• _INFORMATION GIVEN_
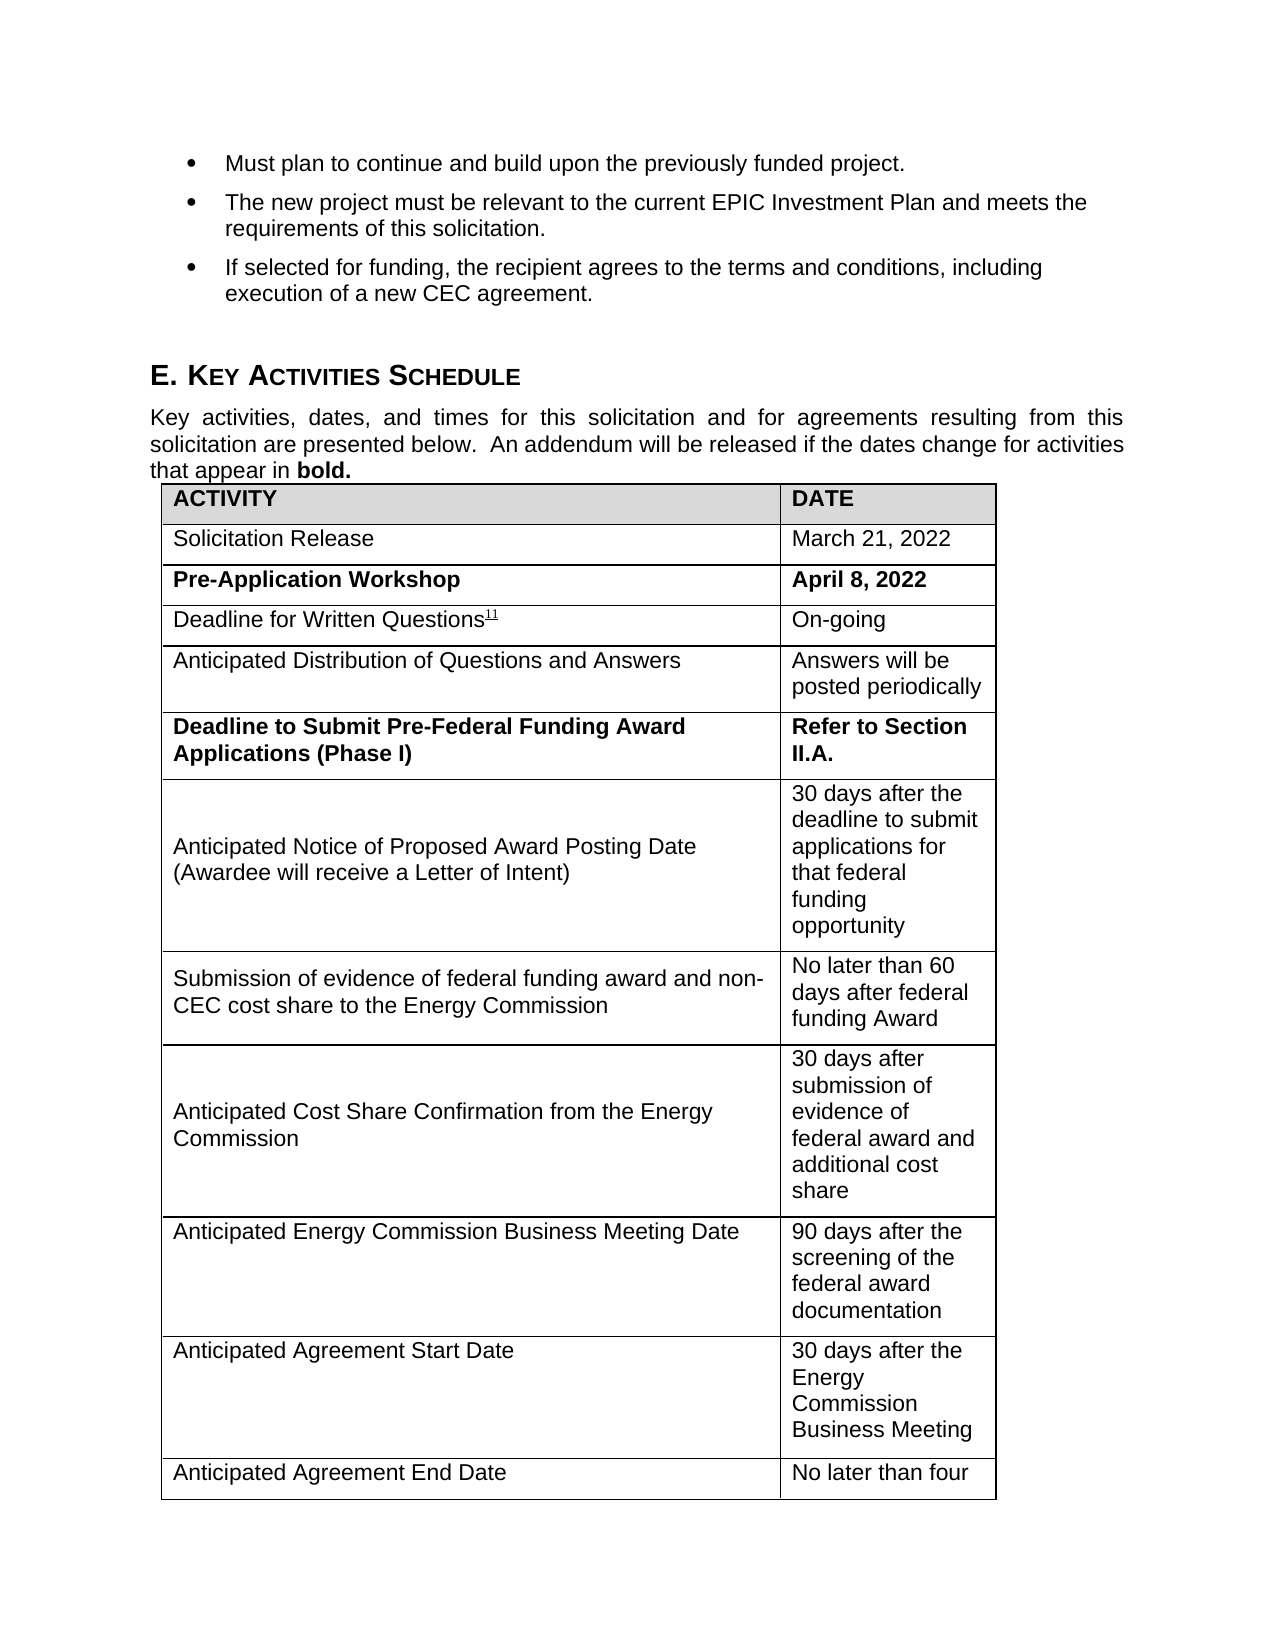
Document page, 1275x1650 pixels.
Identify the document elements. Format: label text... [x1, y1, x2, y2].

table_cell Anticipated Cost Share Confirmation from the Energy Commission [162, 1045, 780, 1216]
table_cell Pre-Application Workshop [162, 565, 780, 604]
table_cell 30 days after the deadline to submit applications for that federal funding opportunity [781, 780, 995, 951]
table_cell 30 days after the Energy Commission Business Meeting [781, 1337, 995, 1457]
subtitle The new project must be relevant to the current EPIC Investment Plan and meets the requirements of this solicitation. [187, 189, 1125, 242]
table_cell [162, 1459, 780, 1498]
table_cell March 21, 2022 [781, 525, 995, 564]
table_cell Answers will be posted periodically [781, 647, 995, 712]
table_header DATE [781, 485, 995, 524]
table_cell On-going [781, 606, 995, 645]
table_cell Refer to Section II.A. [781, 713, 995, 778]
table_cell April 8, 2022 [781, 566, 995, 604]
table_cell 90 days after the screening of the federal award documentation [781, 1218, 995, 1336]
table_cell No later than 60 days after federal funding Award [781, 952, 995, 1044]
table_cell Submission of evidence of federal funding award and non-CEC cost share to the Energy Commission [162, 952, 780, 1044]
table_cell Solicitation Release [162, 525, 780, 564]
text Key activities, dates, and times for this solicitation and for agreements resulting from this solicitation are presented below. An addendum will be released if the dates change for activities that appear in bold. [150, 404, 1125, 483]
table_header ACTIVITY [162, 485, 780, 524]
table_cell Anticipated Notice of Proposed Award Posting Date (Awardee will receive a Letter of Intent) [162, 780, 780, 951]
subtitle If selected for funding, the recipient agrees to the terms and conditions, including execution of a new CEC agreement. [187, 254, 1125, 307]
table_cell Deadline for Written Questions11 [162, 606, 780, 645]
table_cell 30 days after submission of evidence of federal award and additional cost share [781, 1046, 995, 1216]
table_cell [781, 1459, 995, 1498]
table_cell Deadline to Submit Pre-Federal Funding Award Applications (Phase I) [162, 713, 780, 778]
subtitle Must plan to continue and build upon the previously funded project. [187, 150, 1125, 176]
table_cell Anticipated Agreement Start Date [162, 1337, 780, 1457]
table_cell Anticipated Distribution of Questions and Answers [162, 646, 780, 712]
table_cell Anticipated Energy Commission Business Meeting Date [162, 1217, 780, 1336]
subtitle Key Activities Schedule [150, 358, 1125, 392]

• _INSTRUCTIONS TO FOLLOW_
An exact copy of each entry is required, minus the pictures.

• _ANSWER TO THE EXERCISE_
Document page, 1275x1650 pixels.
Identify the document elements. Format: label text... [x1, y1, x2, y2].

table_cell Anticipated Cost Share Confirmation from the Energy Commission [162, 1045, 780, 1216]
table_cell Pre-Application Workshop [162, 565, 780, 604]
table_cell 30 days after the deadline to submit applications for that federal funding opportunity [781, 780, 995, 951]
table_cell 30 days after the Energy Commission Business Meeting [781, 1337, 995, 1457]
subtitle The new project must be relevant to the current EPIC Investment Plan and meets the requirements of this solicitation. [187, 189, 1125, 242]
table_cell [162, 1459, 780, 1498]
table_cell March 21, 2022 [781, 525, 995, 564]
table_cell Answers will be posted periodically [781, 647, 995, 712]
table_header DATE [781, 485, 995, 524]
table_cell On-going [781, 606, 995, 645]
table_cell Refer to Section II.A. [781, 713, 995, 778]
table_cell April 8, 2022 [781, 566, 995, 604]
table_cell 90 days after the screening of the federal award documentation [781, 1218, 995, 1336]
table_cell No later than 60 days after federal funding Award [781, 952, 995, 1044]
table_cell Submission of evidence of federal funding award and non-CEC cost share to the Energy Commission [162, 952, 780, 1044]
table_cell Solicitation Release [162, 525, 780, 564]
text Key activities, dates, and times for this solicitation and for agreements resulting from this solicitation are presented below. An addendum will be released if the dates change for activities that appear in bold. [150, 404, 1125, 483]
table_header ACTIVITY [162, 485, 780, 524]
table_cell Anticipated Notice of Proposed Award Posting Date (Awardee will receive a Letter of Intent) [162, 780, 780, 951]
subtitle If selected for funding, the recipient agrees to the terms and conditions, including execution of a new CEC agreement. [187, 254, 1125, 307]
table_cell Deadline for Written Questions11 [162, 606, 780, 645]
table_cell 30 days after submission of evidence of federal award and additional cost share [781, 1046, 995, 1216]
table_cell [781, 1459, 995, 1498]
table_cell Deadline to Submit Pre-Federal Funding Award Applications (Phase I) [162, 713, 780, 778]
subtitle Must plan to continue and build upon the previously funded project. [187, 150, 1125, 176]
table_cell Anticipated Agreement Start Date [162, 1337, 780, 1457]
table_cell Anticipated Distribution of Questions and Answers [162, 646, 780, 712]
table_cell Anticipated Energy Commission Business Meeting Date [162, 1217, 780, 1336]
subtitle Key Activities Schedule [150, 358, 1125, 392]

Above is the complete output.